The Speech or Debate Clause provides that "for any Speech or Debate in either House, [Senators and Representatives] shall not be questioned in any other Place." U.S. Const. art. I, Sec. 6, cl. 1. The relatively short judicial history of this clause has witnessed considerable interpretation as Congress has changed the way in which it performs its duties. Although the literal scope of this clause is limited, it is well-settled that the clause protects more than simply speeches and debates by Representatives and Senators on the floors and in the committees of the Congress. For example, the Supreme Court has held that the clause protects all "things generally done in a session of the House by one of its members in relation to the business before it." Kilbourn v. Thompson, 13 Otto 168, 103 U.S. 168, 204, 20 L.Ed. 377 (1881). It is equally clear that the clause protects Members' aides or assistants insofar as their conduct would be protected if performed by the Member himself. See Gravel v. United States, 408 U.S. 606, 618, 92 S.Ct. 2614, 2623, 33 L.Ed.2d 583 (1972).

Congressional personnel decisions present difficult questions of Speech or Debate Clause immunity because the congressional action at issue may be slightly removed from the direct legislative process.
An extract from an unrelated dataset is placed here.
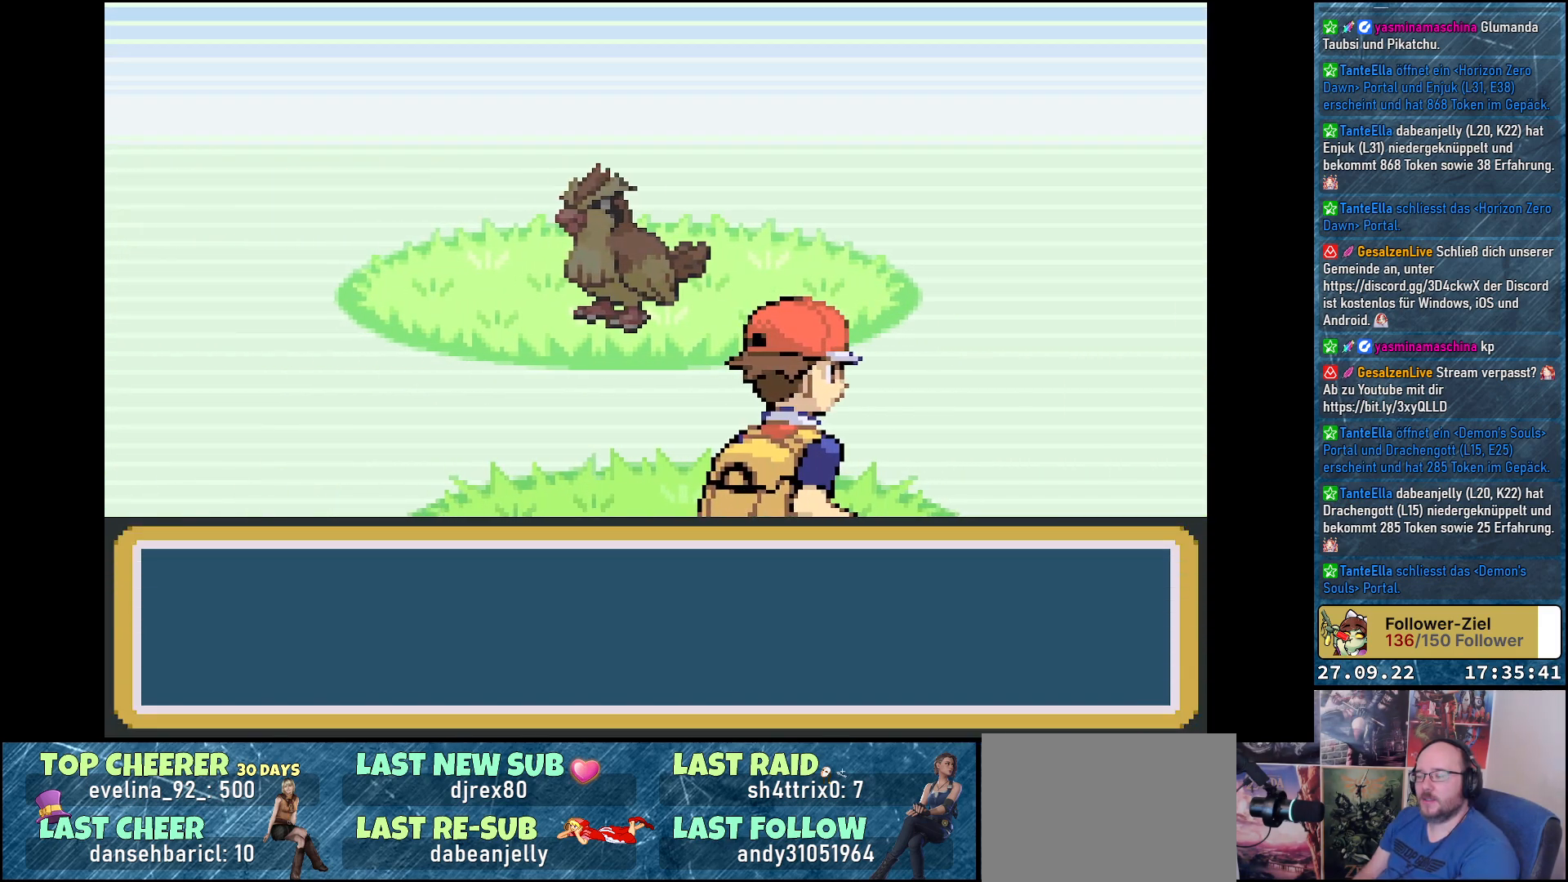
{"buttons": [], "left_stick": "center", "right_stick": "center", "events": [[267, "B", "down"], [317, "B", "up"]]}
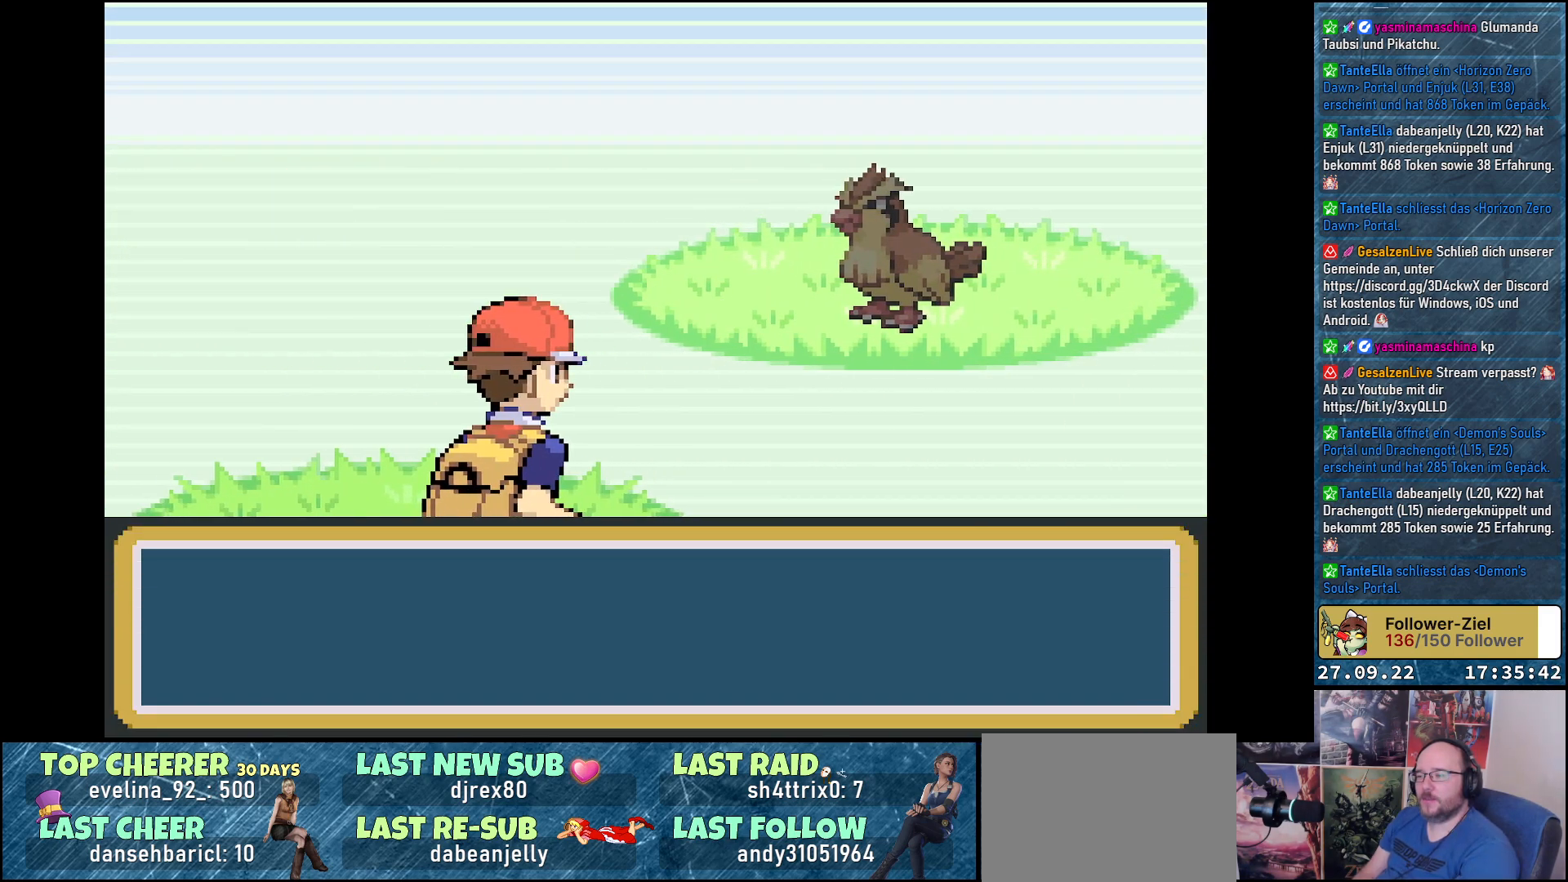
{"buttons": ["B"], "left_stick": "center", "right_stick": "center", "events": [[50, "B", "down"], [117, "B", "up"], [200, "B", "down"], [267, "B", "up"], [350, "B", "down"], [400, "B", "up"], [501, "B", "down"]]}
In construing the Speech or Debate Clause in this context, we are mindful of James Madison's advice that "[i]n the application of the [Speech or Debate Clause] to emerging cases ... the reason and necessity of the privilege must be the guide." 4 Writings of James Madison 221 (1865). Thus, we employ a functional approach to interpreting the Speech or Debate Clause, being further influenced by the view that the clause "ought not be to construed strictly, but liberally, that the full design of it may be answered." Coffin v. Coffin, 4 Mass. 1 (1808), quoted in Kilbourn, 13 Otto 168, 103 U.S. at 203. See United States v. Johnson, 383 U.S. 169, 180, 86 S.Ct. 749, 755, 15 L.Ed.2d 681 (1966); McSurely v. McClellan, 553 F.2d 1277, 1284 (D.C.Cir.1976), cert. dismissed, 438 U.S. 189, 98 S.Ct. 3116, 57 L.Ed.2d 704 (1978).

The Speech or Debate Clause is intended to protect the integrity of the legislative process by restraining the judiciary and the executive from questioning ...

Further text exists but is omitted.